The Company’s obligations under the Loan Agreement are secured by a first priority security interest in substantially all of its assets, other than its intellectual property. The Company has also agreed not to pledge or otherwise encumber its intellectual property assets, except that it may grant certain exclusive and non-exclusive licenses of its intellectual property as set forth in the Loan Agreement. In addition, the Company pledged all of its equity interests in Minerva Neurosciences Securities Corporation and 65% of its equity interests in Mind-NRG, SA as security for its obligations under the Loan Agreement.

Upon the occurrence of certain events, including but not limited to the Company’s failure to satisfy its payment obligations under the Loan Agreement, the breach of certain of its other covenants under the Loan Agreement, or the occurrence of a material adverse change, the Lenders will have the right, among other remedies, to declare all principal and interest immediately due and payable, and will have the right to receive the final payment fee and, if the payment of principal and interest is due prior to maturity, the applicable Prepayment Fee.

Under the Loan Agreement, the Company agreed to issue the Lenders warrants (the “Warrants”) to purchase shares of its common stock, $0.0001 par value per share (“Common Stock”), upon its draw of each tranche of the Term Loans. The aggregate number of shares of Common Stock issuable upon exercise of the Warrants is equal to 2.25% of the amount drawn of such tranche, divided by the average closing price per share of Common Stock reported on the NASDAQ Global Market for the ten (10) consecutive trading days prior to the applicable draw.


On January 16, 2015, upon the draw of the Term A Loans, the Company issued the Lenders Warrants for an aggregate of 40,790 shares of Common Stock at a per share exercise price of $5.516. The Warrants are immediately exercisable upon issuance, and other than in connection with certain mergers or acquisitions, will expire on the ten-year anniversary of the date of issuance.

The foregoing description of the material terms of the Loan Agreement is subject to, and qualified in its entirety by reference to, the Loan Agreement that is filed as Exhibit 10.1 to this Current Report on Form 8-K.

 

Item 2.03. Creation of a Direct Financial Obligation or an Obligation under an Off-Balance Sheet Arrangement of a Registrant.

The information set forth under Item 1.01 of this Current Report on Form 8-K is incorporated herein by reference.

 

Item 3.02. Unregistered Sales of Equity Securities.

The information set forth under Item 1.01 of this Current Report on Form 8-K is incorporated herein by reference.

The offer and sale of the Warrants have not been registered under the Securities Act of 1933, as amended (the “Securities Act”).

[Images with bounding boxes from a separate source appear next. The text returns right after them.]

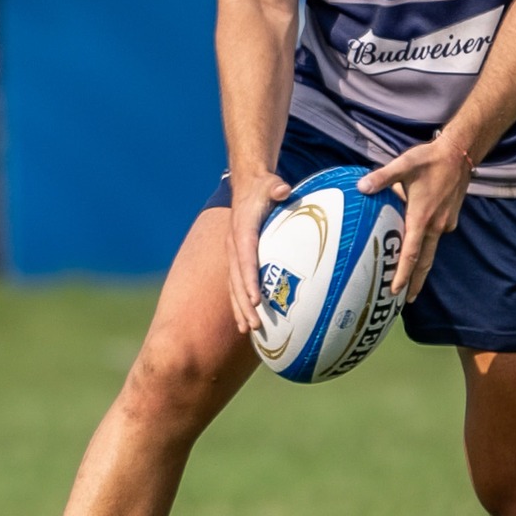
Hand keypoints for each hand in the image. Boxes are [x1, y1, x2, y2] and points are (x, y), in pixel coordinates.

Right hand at [226, 169, 290, 334]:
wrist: (246, 185)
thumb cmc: (262, 188)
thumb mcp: (270, 185)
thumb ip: (276, 188)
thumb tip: (283, 189)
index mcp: (242, 231)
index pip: (245, 259)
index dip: (250, 280)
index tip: (256, 301)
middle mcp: (234, 245)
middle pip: (237, 279)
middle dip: (244, 304)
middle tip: (254, 325)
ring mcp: (233, 254)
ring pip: (234, 286)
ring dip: (239, 308)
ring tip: (248, 330)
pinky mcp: (237, 259)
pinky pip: (236, 284)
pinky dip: (239, 303)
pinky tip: (247, 320)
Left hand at [357, 134, 472, 300]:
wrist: (460, 153)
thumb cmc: (430, 159)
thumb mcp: (404, 165)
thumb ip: (382, 178)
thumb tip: (361, 187)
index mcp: (422, 217)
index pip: (411, 254)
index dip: (403, 274)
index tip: (396, 291)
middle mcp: (435, 226)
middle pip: (424, 261)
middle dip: (415, 281)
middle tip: (406, 299)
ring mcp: (445, 223)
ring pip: (431, 249)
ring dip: (421, 266)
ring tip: (411, 280)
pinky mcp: (450, 218)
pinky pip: (435, 236)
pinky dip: (426, 246)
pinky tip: (417, 243)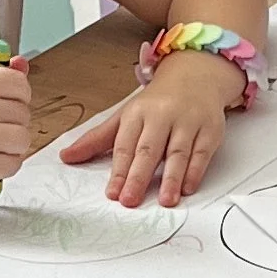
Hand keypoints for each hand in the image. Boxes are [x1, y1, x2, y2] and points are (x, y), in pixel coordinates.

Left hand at [61, 48, 237, 204]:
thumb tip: (66, 157)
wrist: (195, 76)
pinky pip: (202, 152)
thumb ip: (97, 139)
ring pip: (178, 152)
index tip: (112, 193)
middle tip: (130, 200)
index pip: (124, 145)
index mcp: (137, 113)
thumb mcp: (125, 116)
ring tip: (165, 201)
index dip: (118, 170)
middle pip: (149, 149)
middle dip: (139, 176)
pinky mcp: (210, 129)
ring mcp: (188, 122)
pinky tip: (187, 188)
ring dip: (172, 178)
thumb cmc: (157, 102)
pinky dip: (196, 171)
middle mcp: (162, 115)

The Warrants were offered and sold to accredited investors in reliance upon the exemptions from registration under Section 4(2) of the Securities Act.

 

Item 8.01. Other Events.

On January 20, 2015, the Company issued a press release announcing the entry into the loan agreement described in Item 1.01 in this Current Report on Form 8-K. A copy of this press release is attached hereto as Exhibit 99.1 and incorporated herein by reference.

 

Item 9.01. Financial Statements and Exhibits.

(d)  Exhibits

 

Exhibit
No.

  

Description

10.1    Loan and Security Agreement, dated as of January 16, 2015, by and among Oxford Finance LLC, Silicon Valley Bank and Minerva Neurosciences, Inc.
99.1    Press Release issued by Minerva Neurosciences, Inc., dated January 20, 2015.


SIGNATURE

Pursuant to the requirements of the Securities Exchange Act of 1934, the Registrant has duly caused this report to be signed on its behalf by the undersigned hereunto duly authorized.

 

MINERVA NEUROSCIENCES, INC.
By:  

/s/ Mark Levine

Name:   Mark Levine
Title:   Vice President, General Counsel and Secretary

Date: January 20, 2015


INDEX OF EXHIBITS

 

Exhibit
No.

  

Description

10.1    Loan and Security Agreement, dated as of January 16, 2015, by and among Oxford Finance LLC, Silicon Valley Bank and Minerva Neurosciences, Inc.
99.1    Press Release issued by Minerva Neurosciences, Inc., dated January 20, 2015.